Tuesday, January 3, 2012

Real Work


I just got off a plane where a baby was literally howling for three hours straight. The connector from Denver to Lincoln should have only taken an hour and forty, but some troublesome air, and we doubled our flight time.

It gave me more time to think.

I always need more time to think.

I probably need less time to think.

Today, work was the main topic chasing itself around inside my brains. Not my work per se, not my employment, but the big, theoretical WORK work. I’m sitting there watching all of the screens in the plane. I suddenly get totally creeped out by how many screens there are. It felt very sci-borg grossy to me: this is the matrix, and we are all plugged into it. 

Every seat-back has a screen embedded, and they are a one foot distance away from the face of every human being in the plane’s womb. One is given a crumb of control in the armrest that seemingly allows volume change. What a pitiful modicum of dominion, paltry pretension of stewardship. The screens are all playing the same thing, in-synch with one another. Mine is graciously malfunctioning, and so is the only blank screen in the place (what luck).

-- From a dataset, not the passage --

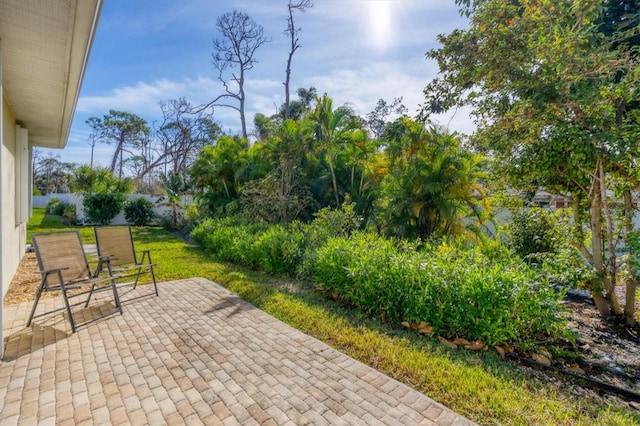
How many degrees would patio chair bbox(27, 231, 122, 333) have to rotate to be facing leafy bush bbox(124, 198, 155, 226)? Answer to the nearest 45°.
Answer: approximately 135° to its left

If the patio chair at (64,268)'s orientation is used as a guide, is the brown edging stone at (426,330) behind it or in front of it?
in front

The scene is an extended five-minute commercial for a line of luxury vehicles. Because that’s obviously what we need. 

I am struck by the juxtaposition of the wailing child and the monotony of the hyper- tan man on the screens.
There is a girl across the aisle from me that has her headphones plugged into the armrest: she is listening politely to everything they are trying to tell her, but her eyes look tired and she might not understand everything. The good news is that the exact same thing will reload in five minutes. She doesn’t need to listen. 

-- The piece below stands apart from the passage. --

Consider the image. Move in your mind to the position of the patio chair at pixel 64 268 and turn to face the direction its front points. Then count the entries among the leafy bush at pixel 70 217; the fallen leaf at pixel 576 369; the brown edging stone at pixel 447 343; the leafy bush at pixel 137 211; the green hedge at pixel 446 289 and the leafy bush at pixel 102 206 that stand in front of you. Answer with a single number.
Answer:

I incur Wendell Berry (because that is always who I incur).

Breathe with unconditional breath   
the unconditioned air.   
Shun electric wire.   
Communicate slowly. Live   
a three-dimensioned life;   
stay away from screens.   
Stay away from anything   
that obscures the place it is in.   
There are no unsacred places;   
there are only sacred places   
and desecrated places.   
 -from How To Be A Poet, 2001

And then, probably because I have been reading a book that makes me think about things like work and the world and the gospel, I begin, and I cannot stop. Why are they trying to sell a luxury sedan to this girl? What is she thinking? How insidious and totally brilliant. They win! We loose.

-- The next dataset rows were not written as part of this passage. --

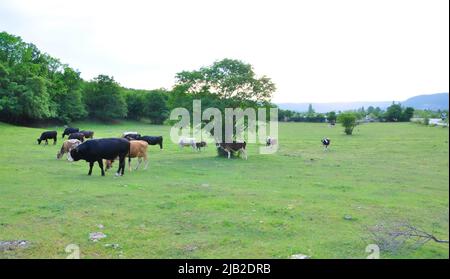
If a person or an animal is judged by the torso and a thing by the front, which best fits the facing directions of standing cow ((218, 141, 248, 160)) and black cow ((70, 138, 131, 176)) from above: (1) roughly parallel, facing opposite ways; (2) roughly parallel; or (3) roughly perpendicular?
roughly parallel

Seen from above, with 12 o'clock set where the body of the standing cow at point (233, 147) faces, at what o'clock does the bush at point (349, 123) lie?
The bush is roughly at 4 o'clock from the standing cow.

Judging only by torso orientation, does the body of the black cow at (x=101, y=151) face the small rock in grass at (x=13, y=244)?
no

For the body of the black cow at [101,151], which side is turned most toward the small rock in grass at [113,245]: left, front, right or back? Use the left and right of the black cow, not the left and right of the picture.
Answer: left

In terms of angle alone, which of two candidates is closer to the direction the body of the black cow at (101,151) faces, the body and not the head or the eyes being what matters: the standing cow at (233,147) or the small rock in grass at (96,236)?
the small rock in grass

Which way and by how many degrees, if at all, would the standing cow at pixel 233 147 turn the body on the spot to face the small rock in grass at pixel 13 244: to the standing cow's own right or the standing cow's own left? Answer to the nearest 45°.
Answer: approximately 90° to the standing cow's own left

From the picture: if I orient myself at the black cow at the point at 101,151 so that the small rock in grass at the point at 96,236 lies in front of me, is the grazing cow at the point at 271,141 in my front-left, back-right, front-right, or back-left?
back-left

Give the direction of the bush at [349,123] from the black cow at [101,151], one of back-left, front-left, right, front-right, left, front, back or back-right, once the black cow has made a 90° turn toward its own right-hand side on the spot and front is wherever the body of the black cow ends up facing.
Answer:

What are we all working for?

And then I get into meaning.

I flex my legs.

I was afraid last week that I was atrophying in my mind and my body for lack of use. I realize that my body is in the shape it is because my actions have carved it so. I'm reminded of how the story of 2010 exhibited itself on my legs after I chased my professor across Europe. The story is the same for my mind. With a holiday break, my body goes lesser-used and aches from the falling down and scrapes it encountered. Blegh. My leg is feeling weak, and not as chiseled as I remembered it. I flex, and it isn’t difficult. I need it to be difficult in order to improve. I need things to be difficult in order to improve generally. Thus, opposition in all things? Sure. 

I think they are telling her that there is meaning in having things. In buying the luxury sedan and loading your dogs into it and going to the beach alone. It’s really all about the sedan- lifestyle that accompanies such a purchase. I want to take her headphones out and ask her what she loves, her favorite color, whether she prefers early mornings or late nights, have her tell me about the boys she admires in secret. I want to tell her to love the glittery pink shirt she is wearing because she is almost too old for it. I want to tell her that it will be hard to grow up because that’s what growing is: hard. And that it will hurt. It always hurts. I want to tell her that they are lying to her. They are enslaving her into a life that is filled with working for dinero that will enable her to buy, buy, buy.

This is not where life has meaning. Life has meaning in working to overcome difficulty. Life exists in opposition to death, and while we may not face it on a daily basis in our cush first-world of-luxury-sedan-advertisements on airplane-rides-in-the-middle-of-the-country, it is the actual basis of existence. And we a re being lied to if we can really divorce ourselves from the actuality of death's encroachment. Death is stagnation. I want to rail at myself for forgetting this; for forgetting the beauty that comes in growth and the power that is hidden in opposition. I need to remember that it isn’t all about the benjamins. It’s about the people; always the people. 

And here we are.

Meaning in life is found in opposition and in its absence. Meaning is found in work and overcoming. Meaning is found in change. Not luxury sedans, but howling babies whose ears hurt because of the altitude's sharpness. The baby who doesn't know that his pain will end.

2 comments:

Miss K$ said...

nicely written. you must have a beautiful brain. keep thinkng.

marge said...

I think that crying baby is thinking the same thing as you.